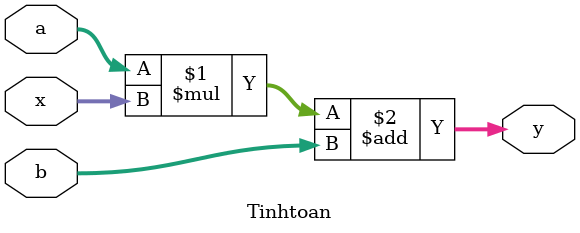
<source format=v>
module Tinhtoan(
	input [31:0] a, b, x,
	output [31:0] y
);
assign y = a*x + b;
endmodule
</source>
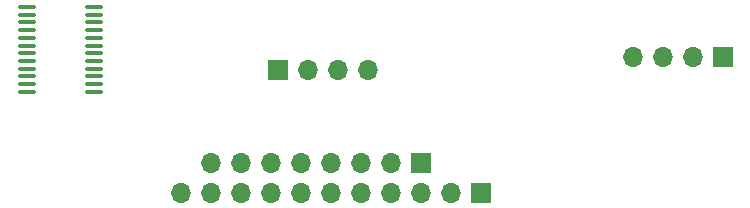
<source format=gbs>
%TF.GenerationSoftware,KiCad,Pcbnew,8.0.7*%
%TF.CreationDate,2025-12-01T14:19:42-05:00*%
%TF.ProjectId,Reflectance_Adapter,5265666c-6563-4746-916e-63655f416461,rev?*%
%TF.SameCoordinates,Original*%
%TF.FileFunction,Soldermask,Bot*%
%TF.FilePolarity,Negative*%
%FSLAX46Y46*%
G04 Gerber Fmt 4.6, Leading zero omitted, Abs format (unit mm)*
G04 Created by KiCad (PCBNEW 8.0.7) date 2025-12-01 14:19:42*
%MOMM*%
%LPD*%
G01*
G04 APERTURE LIST*
G04 Aperture macros list*
%AMRoundRect*
0 Rectangle with rounded corners*
0 $1 Rounding radius*
0 $2 $3 $4 $5 $6 $7 $8 $9 X,Y pos of 4 corners*
0 Add a 4 corners polygon primitive as box body*
4,1,4,$2,$3,$4,$5,$6,$7,$8,$9,$2,$3,0*
0 Add four circle primitives for the rounded corners*
1,1,$1+$1,$2,$3*
1,1,$1+$1,$4,$5*
1,1,$1+$1,$6,$7*
1,1,$1+$1,$8,$9*
0 Add four rect primitives between the rounded corners*
20,1,$1+$1,$2,$3,$4,$5,0*
20,1,$1+$1,$4,$5,$6,$7,0*
20,1,$1+$1,$6,$7,$8,$9,0*
20,1,$1+$1,$8,$9,$2,$3,0*%
G04 Aperture macros list end*
%ADD10R,1.700000X1.700000*%
%ADD11O,1.700000X1.700000*%
%ADD12RoundRect,0.100000X0.637500X0.100000X-0.637500X0.100000X-0.637500X-0.100000X0.637500X-0.100000X0*%
G04 APERTURE END LIST*
D10*
%TO.C,J1*%
X166700000Y-96000000D03*
D11*
X164160000Y-96000000D03*
X161620000Y-96000000D03*
X159080000Y-96000000D03*
%TD*%
D10*
%TO.C,J4*%
X129100000Y-97100000D03*
D11*
X131640000Y-97100000D03*
X134180000Y-97100000D03*
X136720000Y-97100000D03*
%TD*%
D10*
%TO.C,J2*%
X141154000Y-104959999D03*
D11*
X138614000Y-104959999D03*
X136074000Y-104959999D03*
X133534000Y-104959999D03*
X130994000Y-104959999D03*
X128454000Y-104959999D03*
X125914000Y-104959999D03*
X123374000Y-104959999D03*
%TD*%
D10*
%TO.C,J3*%
X146242262Y-107537642D03*
D11*
X143702262Y-107537642D03*
X141162262Y-107537642D03*
X138622262Y-107537642D03*
X136082262Y-107537642D03*
X133542262Y-107537642D03*
X131002262Y-107537642D03*
X128462262Y-107537642D03*
X125922262Y-107537642D03*
X123382262Y-107537642D03*
X120842262Y-107537642D03*
%TD*%
D12*
%TO.C,U1*%
X113500000Y-91800000D03*
X113500000Y-92450000D03*
X113500000Y-93100000D03*
X113500000Y-93750000D03*
X113500000Y-94400000D03*
X113500000Y-95050000D03*
X113500000Y-95700000D03*
X113500000Y-96350000D03*
X113500000Y-97000000D03*
X113500000Y-97650000D03*
X113500000Y-98300000D03*
X113500000Y-98950000D03*
X107775000Y-98950000D03*
X107775000Y-98300000D03*
X107775000Y-97650000D03*
X107775000Y-97000000D03*
X107775000Y-96350000D03*
X107775000Y-95700000D03*
X107775000Y-95050000D03*
X107775000Y-94400000D03*
X107775000Y-93750000D03*
X107775000Y-93100000D03*
X107775000Y-92450000D03*
X107775000Y-91800000D03*
%TD*%
M02*

</source>
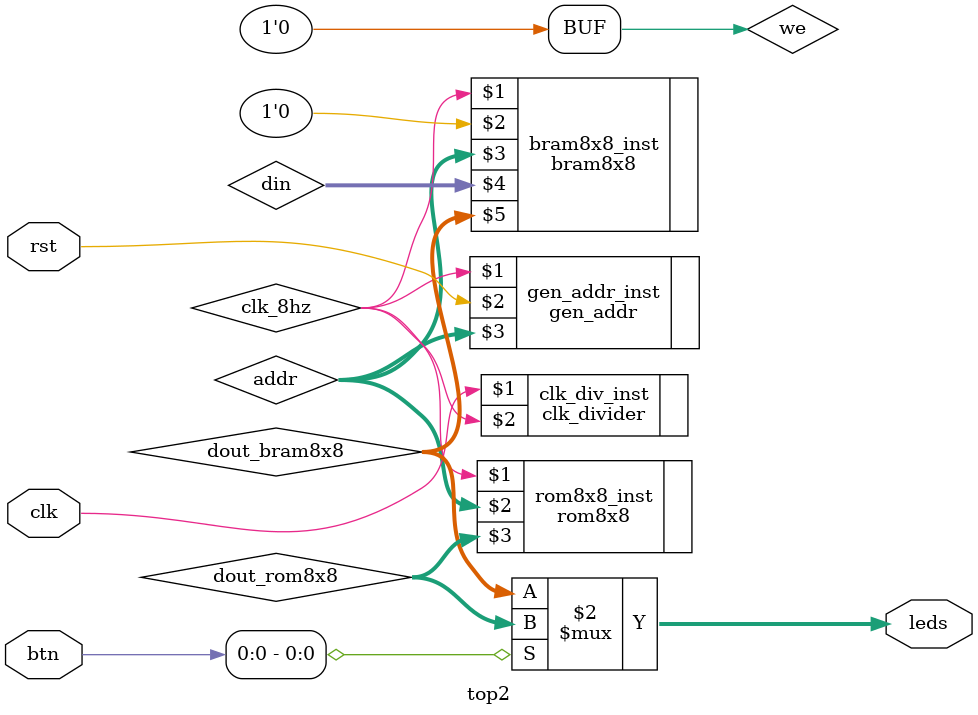
<source format=v>
module top2(input clk, input rst, input [2:0] btn, output [7:0] leds);

wire clk_8hz;
wire [2:0] addr;
wire [7:0] dout_rom8x8, dout_bram8x8;
wire [7:0] din;  
wire [0:0] we; 

clk_divider clk_div_inst (clk, clk_8hz);
gen_addr gen_addr_inst (clk_8hz, rst, addr); 
rom8x8 rom8x8_inst (clk_8hz, addr, dout_rom8x8);
bram8x8 bram8x8_inst (clk_8hz, we, addr, din, dout_bram8x8); 

assign leds = (btn[0]==1'b0)? dout_bram8x8 : dout_rom8x8;

assign we[0] = 1'b0; 


    

endmodule

</source>
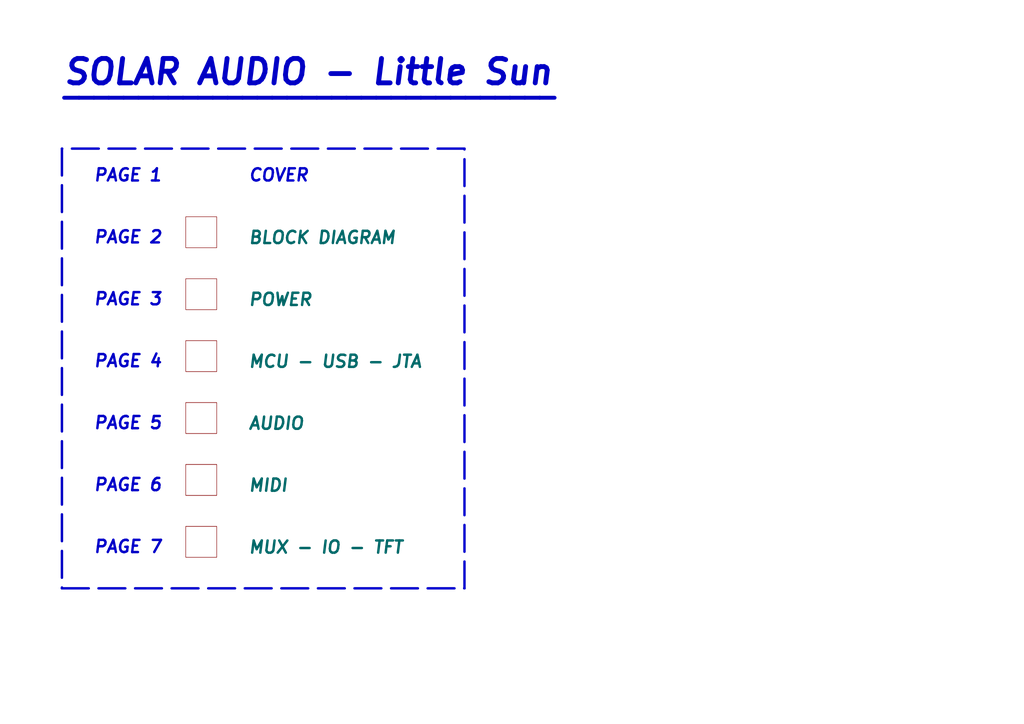
<source format=kicad_sch>
(kicad_sch (version 20211123) (generator eeschema)

  (uuid acd56e9a-96ad-4a6c-8b9e-7b69334422d9)

  (paper "A3")

  


  (polyline (pts (xy 190.5 241.3) (xy 190.5 60.96))
    (stroke (width 1) (type default) (color 0 0 0 0))
    (uuid 1af7bce7-ac60-4465-8fba-e4c3d9e4b5a2)
  )
  (polyline (pts (xy 25.4 241.3) (xy 190.5 241.3))
    (stroke (width 1) (type default) (color 0 0 0 0))
    (uuid 318ac49e-2a68-4f52-9451-437d1d96dbb9)
  )
  (polyline (pts (xy 25.4 60.96) (xy 25.4 241.3))
    (stroke (width 1) (type default) (color 0 0 0 0))
    (uuid bd606bc3-6785-4536-8fce-e8cb66306c55)
  )
  (polyline (pts (xy 190.5 60.96) (xy 25.4 60.96))
    (stroke (width 1) (type default) (color 0 0 0 0))
    (uuid d8519bff-b8d4-4873-8988-9364e7f1b07d)
  )

  (text "PAGE 4" (at 38.1 151.13 0)
    (effects (font (size 5 5) (thickness 1) bold italic) (justify left bottom))
    (uuid 442afd81-0d85-4c9e-8390-ce36aa81f8c7)
  )
  (text "COVER" (at 101.6 74.93 0)
    (effects (font (size 5 5) (thickness 1) bold italic) (justify left bottom))
    (uuid 476741c9-436f-4838-ab70-2994668c6f40)
  )
  (text "PAGE 2" (at 38.1 100.33 0)
    (effects (font (size 5 5) (thickness 1) bold italic) (justify left bottom))
    (uuid 5a237ca2-5e5d-49ae-9356-7015fcd6e94f)
  )
  (text "PAGE 5" (at 38.1 176.53 0)
    (effects (font (size 5 5) (thickness 1) bold italic) (justify left bottom))
    (uuid 73b341c8-43b0-4942-8295-86472bf505ab)
  )
  (text "SOLAR AUDIO - Little Sun" (at 25.4 35.56 0)
    (effects (font (size 10 10) bold italic) (justify left bottom))
    (uuid b75864dd-942f-41ad-a38e-afc5bcbe094e)
  )
  (text "PAGE 6" (at 38.1 201.93 0)
    (effects (font (size 5 5) (thickness 1) bold italic) (justify left bottom))
    (uuid c703b8cb-9421-4b5d-aae7-dd0ad00b771c)
  )
  (text "_________________________________" (at 25.4 40.64 0)
    (effects (font (size 8 8) bold italic) (justify left bottom))
    (uuid c7d0d997-6011-43e8-9f06-e4901f2e465b)
  )
  (text "PAGE 7" (at 38.1 227.33 0)
    (effects (font (size 5 5) (thickness 1) bold italic) (justify left bottom))
    (uuid d0b3e730-0576-4e1b-b962-55737b4c53ba)
  )
  (text "PAGE 1" (at 38.1 74.93 0)
    (effects (font (size 5 5) (thickness 1) bold italic) (justify left bottom))
    (uuid d658dec7-6868-492c-b44d-16562a4ecd52)
  )
  (text "PAGE 3" (at 38.1 125.73 0)
    (effects (font (size 5 5) (thickness 1) bold italic) (justify left bottom))
    (uuid e6addae2-b6dd-4784-b932-e842d8be84e6)
  )

  (sheet (at 76.2 190.5) (size 12.7 12.7)
    (stroke (width 0.1524) (type solid) (color 0 0 0 0))
    (fill (color 0 0 0 0.0000))
    (uuid 0de1fcf4-449e-4952-8cf4-d374b06f002e)
    (property "Sheet name" "MIDI" (id 0) (at 101.6 201.93 0)
      (effects (font (size 5 5) bold italic) (justify left bottom))
    )
    (property "Sheet file" "midi.kicad_sch" (id 1) (at 76.2 203.7846 0)
      (effects (font (size 1.27 1.27)) (justify left top) hide)
    )
  )

  (sheet (at 76.2 88.9) (size 12.7 12.7)
    (stroke (width 0.1524) (type solid) (color 0 0 0 0))
    (fill (color 0 0 0 0.0000))
    (uuid c37c84bb-f4c0-49c1-93c2-8068778f04e5)
    (property "Sheet name" "BLOCK DIAGRAM" (id 0) (at 101.6 100.33 0)
      (effects (font (size 5 5) bold italic) (justify left bottom))
    )
    (property "Sheet file" "block_diagram.kicad_sch" (id 1) (at 76.2 102.1846 0)
      (effects (font (size 1.27 1.27)) (justify left top) hide)
    )
  )

  (sheet (at 76.2 139.7) (size 12.7 12.7)
    (stroke (width 0.1524) (type solid) (color 0 0 0 0))
    (fill (color 0 0 0 0.0000))
    (uuid d9324a9e-dba3-41c6-bc72-5792b855cd68)
    (property "Sheet name" "MCU - USB - JTA" (id 0) (at 101.6 151.13 0)
      (effects (font (size 5 5) bold italic) (justify left bottom))
    )
    (property "Sheet file" "mcu_usb_jtag.kicad_sch" (id 1) (at 76.2 152.9846 0)
      (effects (font (size 1.27 1.27)) (justify left top) hide)
    )
  )

  (sheet (at 76.2 114.3) (size 12.7 12.7)
    (stroke (width 0.1524) (type solid) (color 0 0 0 0))
    (fill (color 0 0 0 0.0000))
    (uuid e2b921bb-613e-4d1f-a67f-d3d2c9ef8b41)
    (property "Sheet name" "POWER" (id 0) (at 101.6 125.73 0)
      (effects (font (size 5 5) bold italic) (justify left bottom))
    )
    (property "Sheet file" "power.kicad_sch" (id 1) (at 76.2 127.5846 0)
      (effects (font (size 1.27 1.27)) (justify left top) hide)
    )
  )

  (sheet (at 76.2 215.9) (size 12.7 12.7)
    (stroke (width 0.1524) (type solid) (color 0 0 0 0))
    (fill (color 0 0 0 0.0000))
    (uuid f35edf43-d88e-4ddf-a78c-541150166114)
    (property "Sheet name" "MUX - IO - TFT" (id 0) (at 101.6 227.33 0)
      (effects (font (size 5 5) bold italic) (justify left bottom))
    )
    (property "Sheet file" "mux_io_tft.kicad_sch" (id 1) (at 76.2 229.1846 0)
      (effects (font (size 1.27 1.27)) (justify left top) hide)
    )
  )

  (sheet (at 76.2 165.1) (size 12.7 12.7)
    (stroke (width 0.1524) (type solid) (color 0 0 0 0))
    (fill (color 0 0 0 0.0000))
    (uuid f8737a4c-0364-41f5-9e82-da8515a295d3)
    (property "Sheet name" "AUDIO" (id 0) (at 101.6 176.53 0)
      (effects (font (size 5 5) bold italic) (justify left bottom))
    )
    (property "Sheet file" "audio.kicad_sch" (id 1) (at 76.2 178.3846 0)
      (effects (font (size 1.27 1.27)) (justify left top) hide)
    )
  )

  (sheet_instances
    (path "/" (page "1"))
    (path "/c37c84bb-f4c0-49c1-93c2-8068778f04e5" (page "2"))
    (path "/e2b921bb-613e-4d1f-a67f-d3d2c9ef8b41" (page "3"))
    (path "/d9324a9e-dba3-41c6-bc72-5792b855cd68" (page "4"))
    (path "/f8737a4c-0364-41f5-9e82-da8515a295d3" (page "5"))
    (path "/0de1fcf4-449e-4952-8cf4-d374b06f002e" (page "6"))
    (path "/f35edf43-d88e-4ddf-a78c-541150166114" (page "7"))
  )
)

</source>
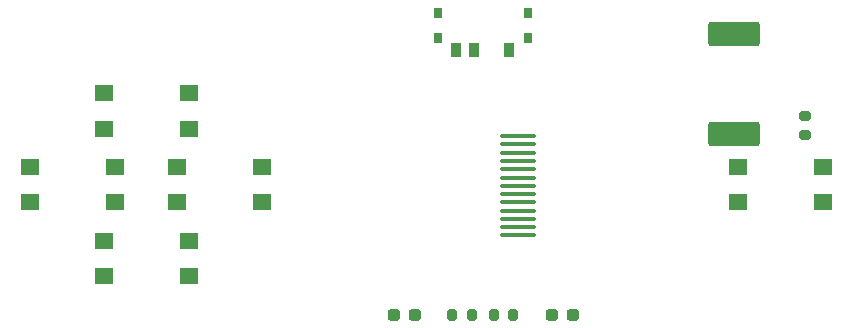
<source format=gbr>
%TF.GenerationSoftware,KiCad,Pcbnew,9.0.6*%
%TF.CreationDate,2025-11-17T13:54:39+01:00*%
%TF.ProjectId,CH32Console,43483332-436f-46e7-936f-6c652e6b6963,rev?*%
%TF.SameCoordinates,Original*%
%TF.FileFunction,Paste,Top*%
%TF.FilePolarity,Positive*%
%FSLAX46Y46*%
G04 Gerber Fmt 4.6, Leading zero omitted, Abs format (unit mm)*
G04 Created by KiCad (PCBNEW 9.0.6) date 2025-11-17 13:54:39*
%MOMM*%
%LPD*%
G01*
G04 APERTURE LIST*
G04 Aperture macros list*
%AMRoundRect*
0 Rectangle with rounded corners*
0 $1 Rounding radius*
0 $2 $3 $4 $5 $6 $7 $8 $9 X,Y pos of 4 corners*
0 Add a 4 corners polygon primitive as box body*
4,1,4,$2,$3,$4,$5,$6,$7,$8,$9,$2,$3,0*
0 Add four circle primitives for the rounded corners*
1,1,$1+$1,$2,$3*
1,1,$1+$1,$4,$5*
1,1,$1+$1,$6,$7*
1,1,$1+$1,$8,$9*
0 Add four rect primitives between the rounded corners*
20,1,$1+$1,$2,$3,$4,$5,0*
20,1,$1+$1,$4,$5,$6,$7,0*
20,1,$1+$1,$6,$7,$8,$9,0*
20,1,$1+$1,$8,$9,$2,$3,0*%
G04 Aperture macros list end*
%ADD10RoundRect,0.052500X1.447500X0.122500X-1.447500X0.122500X-1.447500X-0.122500X1.447500X-0.122500X0*%
%ADD11R,1.600000X1.400000*%
%ADD12RoundRect,0.237500X-0.287500X-0.237500X0.287500X-0.237500X0.287500X0.237500X-0.287500X0.237500X0*%
%ADD13RoundRect,0.315000X1.885000X-0.735000X1.885000X0.735000X-1.885000X0.735000X-1.885000X-0.735000X0*%
%ADD14R,0.900000X1.250000*%
%ADD15R,0.800000X0.900000*%
%ADD16RoundRect,0.200000X0.200000X0.275000X-0.200000X0.275000X-0.200000X-0.275000X0.200000X-0.275000X0*%
%ADD17RoundRect,0.200000X-0.200000X-0.275000X0.200000X-0.275000X0.200000X0.275000X-0.200000X0.275000X0*%
%ADD18RoundRect,0.200000X0.275000X-0.200000X0.275000X0.200000X-0.275000X0.200000X-0.275000X-0.200000X0*%
G04 APERTURE END LIST*
D10*
%TO.C,LCD1*%
X149500000Y-75650000D03*
X149500000Y-76350000D03*
X149500000Y-77050000D03*
X149500000Y-77750000D03*
X149500000Y-78450000D03*
X149500000Y-79150000D03*
X149500000Y-79850000D03*
X149500000Y-80550000D03*
X149500000Y-81250000D03*
X149500000Y-81950000D03*
X149500000Y-82650000D03*
X149500000Y-83350000D03*
X149500000Y-84050000D03*
%TD*%
D11*
%TO.C,BTN_L*%
X108150000Y-81250000D03*
X115350000Y-81250000D03*
X108150000Y-78250000D03*
X115350000Y-78250000D03*
%TD*%
%TO.C,BTN_R*%
X120650000Y-81250000D03*
X127850000Y-81250000D03*
X120650000Y-78250000D03*
X127850000Y-78250000D03*
%TD*%
D12*
%TO.C,LED_CHRG*%
X152375000Y-90750000D03*
X154125000Y-90750000D03*
%TD*%
D11*
%TO.C,BTN_A*%
X168150000Y-81250000D03*
X175350000Y-81250000D03*
X168150000Y-78250000D03*
X175350000Y-78250000D03*
%TD*%
%TO.C,BTN_U*%
X114400000Y-75000000D03*
X121600000Y-75000000D03*
X114400000Y-72000000D03*
X121600000Y-72000000D03*
%TD*%
D13*
%TO.C,BZ1*%
X167750000Y-75500000D03*
X167750000Y-67000000D03*
%TD*%
D14*
%TO.C,S1*%
X148750000Y-68325000D03*
X145750000Y-68325000D03*
X144250000Y-68325000D03*
D15*
X150300000Y-67300000D03*
X142700000Y-67300000D03*
X150300000Y-65200000D03*
X142700000Y-65200000D03*
%TD*%
D12*
%TO.C,LED_PWR*%
X139000000Y-90750000D03*
X140750000Y-90750000D03*
%TD*%
D16*
%TO.C,R4*%
X145575000Y-90750000D03*
X143925000Y-90750000D03*
%TD*%
D17*
%TO.C,R6*%
X147425000Y-90750000D03*
X149075000Y-90750000D03*
%TD*%
D11*
%TO.C,BTN_D*%
X114400000Y-87500000D03*
X121600000Y-87500000D03*
X114400000Y-84500000D03*
X121600000Y-84500000D03*
%TD*%
D18*
%TO.C,R1*%
X173750000Y-75575000D03*
X173750000Y-73925000D03*
%TD*%
M02*

</source>
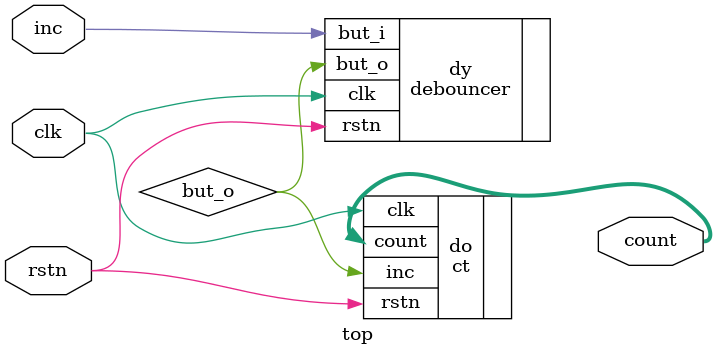
<source format=v>
`timescale 1ns / 1ps


module top(inc,count,clk,rstn);
input inc,clk,rstn;
output wire [7:0]count;
wire but_o;
debouncer dy(.clk(clk),.rstn(rstn),.but_i(inc),.but_o(but_o));
ct do(.clk(clk),.rstn(rstn),.inc(but_o),.count(count));
endmodule

</source>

#### Instructions for the task:
Copy exactly the lines of the listing above between the one holding "X131002262Y-107537642D03*" and the one holding "bram8x8 bram8x8_inst (clk_8hz, we, addr, din, dout_bram8x8);", inclusive; omit all pictures.

#### Exercise answer:
X131002262Y-107537642D03*
X128462262Y-107537642D03*
X125922262Y-107537642D03*
X123382262Y-107537642D03*
X120842262Y-107537642D03*
%TD*%
D12*
%TO.C,U1*%
X113500000Y-91800000D03*
X113500000Y-92450000D03*
X113500000Y-93100000D03*
X113500000Y-93750000D03*
X113500000Y-94400000D03*
X113500000Y-95050000D03*
X113500000Y-95700000D03*
X113500000Y-96350000D03*
X113500000Y-97000000D03*
X113500000Y-97650000D03*
X113500000Y-98300000D03*
X113500000Y-98950000D03*
X107775000Y-98950000D03*
X107775000Y-98300000D03*
X107775000Y-97650000D03*
X107775000Y-97000000D03*
X107775000Y-96350000D03*
X107775000Y-95700000D03*
X107775000Y-95050000D03*
X107775000Y-94400000D03*
X107775000Y-93750000D03*
X107775000Y-93100000D03*
X107775000Y-92450000D03*
X107775000Y-91800000D03*
%TD*%
M02*

</source>
<source format=v>
module top2(input clk, input rst, input [2:0] btn, output [7:0] leds);

wire clk_8hz;
wire [2:0] addr;
wire [7:0] dout_rom8x8, dout_bram8x8;
wire [7:0] din;  
wire [0:0] we; 

clk_divider clk_div_inst (clk, clk_8hz);
gen_addr gen_addr_inst (clk_8hz, rst, addr); 
rom8x8 rom8x8_inst (clk_8hz, addr, dout_rom8x8);
bram8x8 bram8x8_inst (clk_8hz, we, addr, din, dout_bram8x8); 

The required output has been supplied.